**INSTRUCTIONS TO FOLLOW**: Copy out the forum exchange below about post count farming word for word, from its first sentence to its last.

**SUPPLIED PASSAGE**:
>> BEGIN

Post count farming is making a thread where you can add the number of your posts in forums (the numbers in the side of your username in forums). Sometimes the more posts you have the more people may think that you are an experience person or something like that....
Stay on topic or leave my thread. This thread is not about the definition of spam or post farming. Post a poem. Talk about poems. Or leave. It's simple.
Ignorance can make this thread locked. Don't look at it as a simple thing, it's in the rules of kaw and you can't change it the way it was just because this is your own thread. Remember, this is your thread that was just posted in kaw's forums. bye then, I think I should go ahead than fighting with someone who would just ignore every word and repeating her rule as "simple".
Lmao. The ignoramus telling people to google how to make a haiku on wordwaster a thread is calling people ignorant.

>> END

**DATA SHOWN**:

>> BEGIN

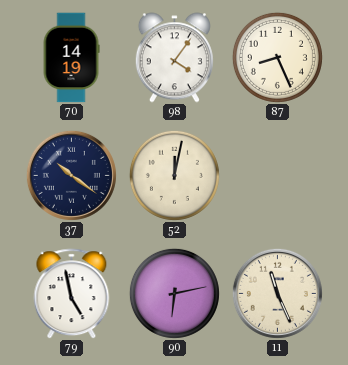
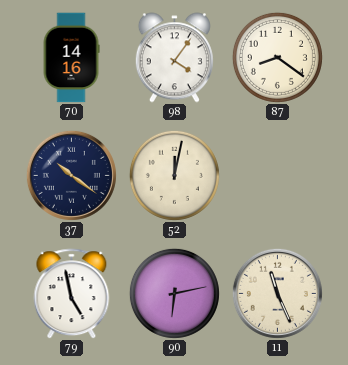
70: 14:19 -> 14:16
87: 8:26 -> 8:21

>> END

**EXERCISE OUTPUT**:
Post count farming is making a thread where you can add the number of your posts in forums (the numbers in the side of your username in forums). Sometimes the more posts you have the more people may think that you are an experience person or something like that....
Stay on topic or leave my thread. This thread is not about the definition of spam or post farming. Post a poem. Talk about poems. Or leave. It's simple.
Ignorance can make this thread locked. Don't look at it as a simple thing, it's in the rules of kaw and you can't change it the way it was just because this is your own thread. Remember, this is your thread that was just posted in kaw's forums. bye then, I think I should go ahead than fighting with someone who would just ignore every word and repeating her rule as "simple".
Lmao. The ignoramus telling people to google how to make a haiku on wordwaster a thread is calling people ignorant.